> **Dataset records**
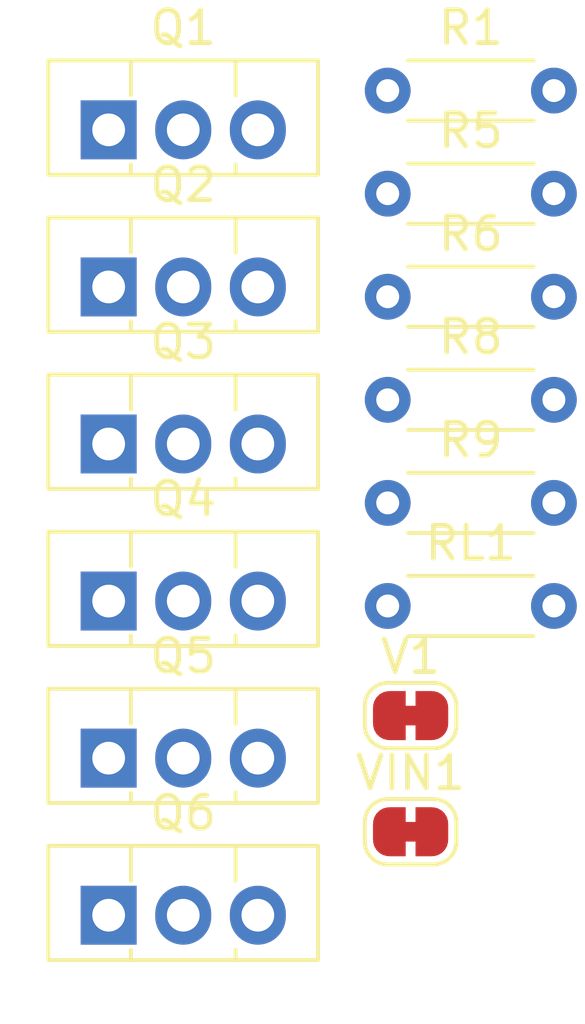
<source format=kicad_pcb>
(kicad_pcb
	(version 20240108)
	(generator "pcbnew")
	(generator_version "8.0")
	(general
		(thickness 1.6)
		(legacy_teardrops no)
	)
	(paper "A4")
	(layers
		(0 "F.Cu" signal)
		(31 "B.Cu" signal)
		(32 "B.Adhes" user "B.Adhesive")
		(33 "F.Adhes" user "F.Adhesive")
		(34 "B.Paste" user)
		(35 "F.Paste" user)
		(36 "B.SilkS" user "B.Silkscreen")
		(37 "F.SilkS" user "F.Silkscreen")
		(38 "B.Mask" user)
		(39 "F.Mask" user)
		(40 "Dwgs.User" user "User.Drawings")
		(41 "Cmts.User" user "User.Comments")
		(42 "Eco1.User" user "User.Eco1")
		(43 "Eco2.User" user "User.Eco2")
		(44 "Edge.Cuts" user)
		(45 "Margin" user)
		(46 "B.CrtYd" user "B.Courtyard")
		(47 "F.CrtYd" user "F.Courtyard")
		(48 "B.Fab" user)
		(49 "F.Fab" user)
		(50 "User.1" user)
		(51 "User.2" user)
		(52 "User.3" user)
		(53 "User.4" user)
		(54 "User.5" user)
		(55 "User.6" user)
		(56 "User.7" user)
		(57 "User.8" user)
		(58 "User.9" user)
	)
	(setup
		(pad_to_mask_clearance 0)
		(allow_soldermask_bridges_in_footprints no)
		(pcbplotparams
			(layerselection 0x00010fc_ffffffff)
			(plot_on_all_layers_selection 0x0000000_00000000)
			(disableapertmacros no)
			(usegerberextensions no)
			(usegerberattributes yes)
			(usegerberadvancedattributes yes)
			(creategerberjobfile yes)
			(dashed_line_dash_ratio 12.000000)
			(dashed_line_gap_ratio 3.000000)
			(svgprecision 4)
			(plotframeref no)
			(viasonmask no)
			(mode 1)
			(useauxorigin no)
			(hpglpennumber 1)
			(hpglpenspeed 20)
			(hpglpendiameter 15.000000)
			(pdf_front_fp_property_popups yes)
			(pdf_back_fp_property_popups yes)
			(dxfpolygonmode yes)
			(dxfimperialunits yes)
			(dxfusepcbnewfont yes)
			(psnegative no)
			(psa4output no)
			(plotreference yes)
			(plotvalue yes)
			(plotfptext yes)
			(plotinvisibletext no)
			(sketchpadsonfab no)
			(subtractmaskfromsilk no)
			(outputformat 1)
			(mirror no)
			(drillshape 1)
			(scaleselection 1)
			(outputdirectory "")
		)
	)
	(net 0 "")
	(net 1 "Net-(Q3-E)")
	(net 2 "0")
	(net 3 "Vo")
	(net 4 "Vf")
	(net 5 "VIN")
	(net 6 "Net-(Q1-E)")
	(net 7 "Net-(Q2-E)")
	(net 8 "Net-(Q1-B)")
	(net 9 "Net-(Q2-C)")
	(net 10 "Vref")
	(net 11 "Net-(Q5-B)")
	(footprint "Package_TO_SOT_THT:TO-126-3_Vertical" (layer "F.Cu") (at 138.12 64.05))
	(footprint "Jumper:SolderJumper-2_P1.3mm_Bridged_RoundedPad1.0x1.5mm" (layer "F.Cu") (at 147.35 81.95))
	(footprint "Package_TO_SOT_THT:TO-126-3_Vertical" (layer "F.Cu") (at 138.12 73.65))
	(footprint "Resistor_THT:R_Axial_DIN0204_L3.6mm_D1.6mm_P5.08mm_Horizontal" (layer "F.Cu") (at 146.65 72.3))
	(footprint "Resistor_THT:R_Axial_DIN0204_L3.6mm_D1.6mm_P5.08mm_Horizontal" (layer "F.Cu") (at 146.65 69.15))
	(footprint "Resistor_THT:R_Axial_DIN0204_L3.6mm_D1.6mm_P5.08mm_Horizontal" (layer "F.Cu") (at 146.65 75.45))
	(footprint "Package_TO_SOT_THT:TO-126-3_Vertical" (layer "F.Cu") (at 138.12 83.25))
	(footprint "Package_TO_SOT_THT:TO-126-3_Vertical" (layer "F.Cu") (at 138.12 88.05))
	(footprint "Resistor_THT:R_Axial_DIN0204_L3.6mm_D1.6mm_P5.08mm_Horizontal" (layer "F.Cu") (at 146.65 62.85))
	(footprint "Package_TO_SOT_THT:TO-126-3_Vertical" (layer "F.Cu") (at 138.12 68.85))
	(footprint "Resistor_THT:R_Axial_DIN0204_L3.6mm_D1.6mm_P5.08mm_Horizontal" (layer "F.Cu") (at 146.65 78.6))
	(footprint "Resistor_THT:R_Axial_DIN0204_L3.6mm_D1.6mm_P5.08mm_Horizontal" (layer "F.Cu") (at 146.65 66))
	(footprint "Jumper:SolderJumper-2_P1.3mm_Bridged_RoundedPad1.0x1.5mm" (layer "F.Cu") (at 147.35 85.5))
	(footprint "Package_TO_SOT_THT:TO-126-3_Vertical" (layer "F.Cu") (at 138.12 78.45))
)

</source>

> **What is needed**
Transcribe the listing in full. Leave the pictures out.

> **Written response**
<source format=kicad_pcb>
(kicad_pcb
	(version 20240108)
	(generator "pcbnew")
	(generator_version "8.0")
	(general
		(thickness 1.6)
		(legacy_teardrops no)
	)
	(paper "A4")
	(layers
		(0 "F.Cu" signal)
		(31 "B.Cu" signal)
		(32 "B.Adhes" user "B.Adhesive")
		(33 "F.Adhes" user "F.Adhesive")
		(34 "B.Paste" user)
		(35 "F.Paste" user)
		(36 "B.SilkS" user "B.Silkscreen")
		(37 "F.SilkS" user "F.Silkscreen")
		(38 "B.Mask" user)
		(39 "F.Mask" user)
		(40 "Dwgs.User" user "User.Drawings")
		(41 "Cmts.User" user "User.Comments")
		(42 "Eco1.User" user "User.Eco1")
		(43 "Eco2.User" user "User.Eco2")
		(44 "Edge.Cuts" user)
		(45 "Margin" user)
		(46 "B.CrtYd" user "B.Courtyard")
		(47 "F.CrtYd" user "F.Courtyard")
		(48 "B.Fab" user)
		(49 "F.Fab" user)
		(50 "User.1" user)
		(51 "User.2" user)
		(52 "User.3" user)
		(53 "User.4" user)
		(54 "User.5" user)
		(55 "User.6" user)
		(56 "User.7" user)
		(57 "User.8" user)
		(58 "User.9" user)
	)
	(setup
		(pad_to_mask_clearance 0)
		(allow_soldermask_bridges_in_footprints no)
		(pcbplotparams
			(layerselection 0x00010fc_ffffffff)
			(plot_on_all_layers_selection 0x0000000_00000000)
			(disableapertmacros no)
			(usegerberextensions no)
			(usegerberattributes yes)
			(usegerberadvancedattributes yes)
			(creategerberjobfile yes)
			(dashed_line_dash_ratio 12.000000)
			(dashed_line_gap_ratio 3.000000)
			(svgprecision 4)
			(plotframeref no)
			(viasonmask no)
			(mode 1)
			(useauxorigin no)
			(hpglpennumber 1)
			(hpglpenspeed 20)
			(hpglpendiameter 15.000000)
			(pdf_front_fp_property_popups yes)
			(pdf_back_fp_property_popups yes)
			(dxfpolygonmode yes)
			(dxfimperialunits yes)
			(dxfusepcbnewfont yes)
			(psnegative no)
			(psa4output no)
			(plotreference yes)
			(plotvalue yes)
			(plotfptext yes)
			(plotinvisibletext no)
			(sketchpadsonfab no)
			(subtractmaskfromsilk no)
			(outputformat 1)
			(mirror no)
			(drillshape 1)
			(scaleselection 1)
			(outputdirectory "")
		)
	)
	(net 0 "")
	(net 1 "Net-(Q3-E)")
	(net 2 "0")
	(net 3 "Vo")
	(net 4 "Vf")
	(net 5 "VIN")
	(net 6 "Net-(Q1-E)")
	(net 7 "Net-(Q2-E)")
	(net 8 "Net-(Q1-B)")
	(net 9 "Net-(Q2-C)")
	(net 10 "Vref")
	(net 11 "Net-(Q5-B)")
	(footprint "Package_TO_SOT_THT:TO-126-3_Vertical" (layer "F.Cu") (at 138.12 64.05))
	(footprint "Jumper:SolderJumper-2_P1.3mm_Bridged_RoundedPad1.0x1.5mm" (layer "F.Cu") (at 147.35 81.95))
	(footprint "Package_TO_SOT_THT:TO-126-3_Vertical" (layer "F.Cu") (at 138.12 73.65))
	(footprint "Resistor_THT:R_Axial_DIN0204_L3.6mm_D1.6mm_P5.08mm_Horizontal" (layer "F.Cu") (at 146.65 72.3))
	(footprint "Resistor_THT:R_Axial_DIN0204_L3.6mm_D1.6mm_P5.08mm_Horizontal" (layer "F.Cu") (at 146.65 69.15))
	(footprint "Resistor_THT:R_Axial_DIN0204_L3.6mm_D1.6mm_P5.08mm_Horizontal" (layer "F.Cu") (at 146.65 75.45))
	(footprint "Package_TO_SOT_THT:TO-126-3_Vertical" (layer "F.Cu") (at 138.12 83.25))
	(footprint "Package_TO_SOT_THT:TO-126-3_Vertical" (layer "F.Cu") (at 138.12 88.05))
	(footprint "Resistor_THT:R_Axial_DIN0204_L3.6mm_D1.6mm_P5.08mm_Horizontal" (layer "F.Cu") (at 146.65 62.85))
	(footprint "Package_TO_SOT_THT:TO-126-3_Vertical" (layer "F.Cu") (at 138.12 68.85))
	(footprint "Resistor_THT:R_Axial_DIN0204_L3.6mm_D1.6mm_P5.08mm_Horizontal" (layer "F.Cu") (at 146.65 78.6))
	(footprint "Resistor_THT:R_Axial_DIN0204_L3.6mm_D1.6mm_P5.08mm_Horizontal" (layer "F.Cu") (at 146.65 66))
	(footprint "Jumper:SolderJumper-2_P1.3mm_Bridged_RoundedPad1.0x1.5mm" (layer "F.Cu") (at 147.35 85.5))
	(footprint "Package_TO_SOT_THT:TO-126-3_Vertical" (layer "F.Cu") (at 138.12 78.45))
)

</source>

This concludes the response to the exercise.